Antoine Marchand Proved a Leader On and Off the Ice

Stingers Back-Up Goalie Looks Back on His Time At Concordia

Stingers back-up goalie, Antoine Marchand’s university career is coming to a close. Courtesy Brianna Thicke

Antoine Marchand, the president of SWARM and goaltender for the Concordia Stingers, sat smiling and laughing at his desk—reflecting on his time with the team.

The office is decorated in Stingers memorabilia. A white board hangs on the wall next to his desk marked with upcoming Stingers events—hockey pucks are lined at the bottom of one of the office windows overlooking Concordia’s Hive Café. It’s a modest office for a student-run Stingers supporters group and someone who played such a large role for the Stingers family.

After spending four seasons as the third-string goalie for the men’s hockey team, Marchand proved that leadership doesn’t necessarily have to come from the ice. He accepted his role on the team and carved out a niche for himself.

“It sounds really cheesy but I try to say that it’s important to have a positive impact on the people around you, whether it’s the guys, the stingers or SWARM,” said Marchand.

Roughly two weeks ago the Stingers men’s hockey team ended their season in dramatic fashion to the Queen’s University Gaels. The loss was hard on the Stingers, who displayed confidence throughout the entire season, and it meant the end of the line for some key parts of the leadership core. Of course, the Stingers will be without long-time captain, Olivier Hinse, next season. But while Hinse was the face of the team, Marchand took on the role as a leader behind the scenes.

“He was a leader, even if he was not playing he was a big part of our team,” said Stingers head coach Marc-Andre Element.

In his first full season as head coach of the hockey team, Element renewed a sense of pride within the locker room. His motto to “leave a footprint,” struck Marchand hard and changed his perspective about his role on the team.

“He established that being a Stinger wasn’t necessarily just being a hockey player,” said Marchand.

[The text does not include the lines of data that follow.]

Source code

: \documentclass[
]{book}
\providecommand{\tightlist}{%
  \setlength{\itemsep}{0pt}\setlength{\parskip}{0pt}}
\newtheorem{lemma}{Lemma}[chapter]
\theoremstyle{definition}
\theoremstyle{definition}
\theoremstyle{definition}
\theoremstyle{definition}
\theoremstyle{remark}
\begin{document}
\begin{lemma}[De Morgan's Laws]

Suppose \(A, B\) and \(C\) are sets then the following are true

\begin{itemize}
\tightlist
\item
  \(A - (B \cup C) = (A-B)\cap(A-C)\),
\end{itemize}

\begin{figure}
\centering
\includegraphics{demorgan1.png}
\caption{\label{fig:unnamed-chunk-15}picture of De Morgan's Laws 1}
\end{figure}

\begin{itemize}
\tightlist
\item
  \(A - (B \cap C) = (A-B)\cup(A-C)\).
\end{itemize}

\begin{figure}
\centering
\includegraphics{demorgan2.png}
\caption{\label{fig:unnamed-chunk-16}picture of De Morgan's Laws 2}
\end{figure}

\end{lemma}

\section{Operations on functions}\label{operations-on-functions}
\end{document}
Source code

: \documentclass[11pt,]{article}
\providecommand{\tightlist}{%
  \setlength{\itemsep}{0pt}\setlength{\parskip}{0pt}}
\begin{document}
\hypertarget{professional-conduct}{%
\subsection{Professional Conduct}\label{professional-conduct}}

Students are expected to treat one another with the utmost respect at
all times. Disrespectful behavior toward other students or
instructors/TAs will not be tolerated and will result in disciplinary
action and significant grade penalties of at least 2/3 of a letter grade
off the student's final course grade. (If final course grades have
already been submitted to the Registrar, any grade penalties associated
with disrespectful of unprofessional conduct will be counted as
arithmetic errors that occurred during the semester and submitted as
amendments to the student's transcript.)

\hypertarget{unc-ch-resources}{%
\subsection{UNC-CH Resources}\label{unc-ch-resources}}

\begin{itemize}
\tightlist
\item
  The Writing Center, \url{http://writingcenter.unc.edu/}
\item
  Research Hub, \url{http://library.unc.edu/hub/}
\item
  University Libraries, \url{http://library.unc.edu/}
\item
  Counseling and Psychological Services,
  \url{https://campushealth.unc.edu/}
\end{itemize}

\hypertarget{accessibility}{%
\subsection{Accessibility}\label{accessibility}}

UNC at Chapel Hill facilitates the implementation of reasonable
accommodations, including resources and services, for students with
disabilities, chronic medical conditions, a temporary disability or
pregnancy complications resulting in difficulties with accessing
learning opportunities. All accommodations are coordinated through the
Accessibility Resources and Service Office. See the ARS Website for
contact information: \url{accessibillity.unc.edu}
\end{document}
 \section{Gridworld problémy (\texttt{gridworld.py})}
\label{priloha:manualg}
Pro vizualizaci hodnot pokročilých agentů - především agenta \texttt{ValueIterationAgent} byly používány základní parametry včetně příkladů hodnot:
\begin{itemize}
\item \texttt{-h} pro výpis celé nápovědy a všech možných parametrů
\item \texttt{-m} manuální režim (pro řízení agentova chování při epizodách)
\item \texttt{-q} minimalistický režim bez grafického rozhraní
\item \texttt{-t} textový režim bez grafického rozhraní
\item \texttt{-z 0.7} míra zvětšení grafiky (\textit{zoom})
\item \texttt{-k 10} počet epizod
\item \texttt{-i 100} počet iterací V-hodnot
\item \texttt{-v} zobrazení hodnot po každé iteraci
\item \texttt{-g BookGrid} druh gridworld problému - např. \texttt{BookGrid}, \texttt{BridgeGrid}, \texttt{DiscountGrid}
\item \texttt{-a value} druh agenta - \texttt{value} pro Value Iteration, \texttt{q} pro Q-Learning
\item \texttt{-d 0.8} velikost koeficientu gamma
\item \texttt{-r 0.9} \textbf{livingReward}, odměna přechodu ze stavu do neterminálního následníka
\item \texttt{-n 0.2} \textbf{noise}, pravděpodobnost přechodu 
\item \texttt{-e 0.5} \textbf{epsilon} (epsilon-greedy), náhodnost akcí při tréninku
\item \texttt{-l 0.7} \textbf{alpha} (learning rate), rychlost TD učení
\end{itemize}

It’s a long way from when he first joined the team four years ago as a freshman. A quiet and shy kid from Montreal, Marchand didn’t know what to expect when he joined the team. It seemed as though most of the decisions he was making were based on the belief of others and not his own.

“There was a lot of expectations I felt for myself and I wasn’t sure what I wanted relative to what I felt other people wanted from me,” said Marchand.

Once he realized that the game was so much more than just being on the ice, the inner growth really began to take shape.

During his first season with the Stingers, Marchand—who was still slightly reserved and kept to himself—decided to model himself after Olivier Hinse. The latter was in his second year with the team but it seemed inevitable that he would take the mantle of captain.

By his third season, the two players would become inseparable, spending much of the previous summer training together. He credits his friendship with Hinse as one of the key factors to who he is today, a humble leader who doesn’t need to be in the spotlight.

“He really stepped into his leadership role when I got there and seeing [Hinse] grow as a leader, helped me grow as a human being,” said Marchand.

This past season, his fourth as a Stinger, he continued to have a positive influence on the team, which changed drastically with 14 new players added to the roster. Element made a conscious effort to surround the team with leaders he believed could bring a positive influence on the rookies.

“I think he was just such a positive guy because of his positivity in the room and around the room. He was a nice guy to have around and you knew you could go to him with any problems,” said first-year forward Anthony De Luca.

That’s how Marchand carried himself as a Stinger on the ice and off the ice. De Luca was just one of the players that he reached out to in order to make a smooth transition onto the team.

Marchand’s selflessness was eventually rewarded with an unforgettable experience: playing in front of the home crowd at Ed Meagher Arena.

“I wanted so badly to put him in for a couple minutes so he plays in front of the crowd, in front of his friends and that’s because he’s a true leader and a real professional,” said Element.

Although he only played nine minutes, he was able to close out the final regular season game—his last as a Stinger—in front of the home crowd. And as much as it was a pleasurable experience for Marchand, it was also a rewarding feeling for his teammates.

“I think we all wanted him to play and it meant a lot to him, it was his last [U Sports] game. We were just really happy to be able to share that moment with him,” said De Luca.

Moving forward, now that he will graduate with a major in international business, Marchand hopes to bring his leadership skills elsewhere, whether it’s in Europe with a hockey team or completing another degree in law.

Marchand will surely miss being with the Stingers day-in and day-out and his absence will be felt throughout the team.

“It’s a big loss for the program but there’s some guys that are going to have to step up,” said Element.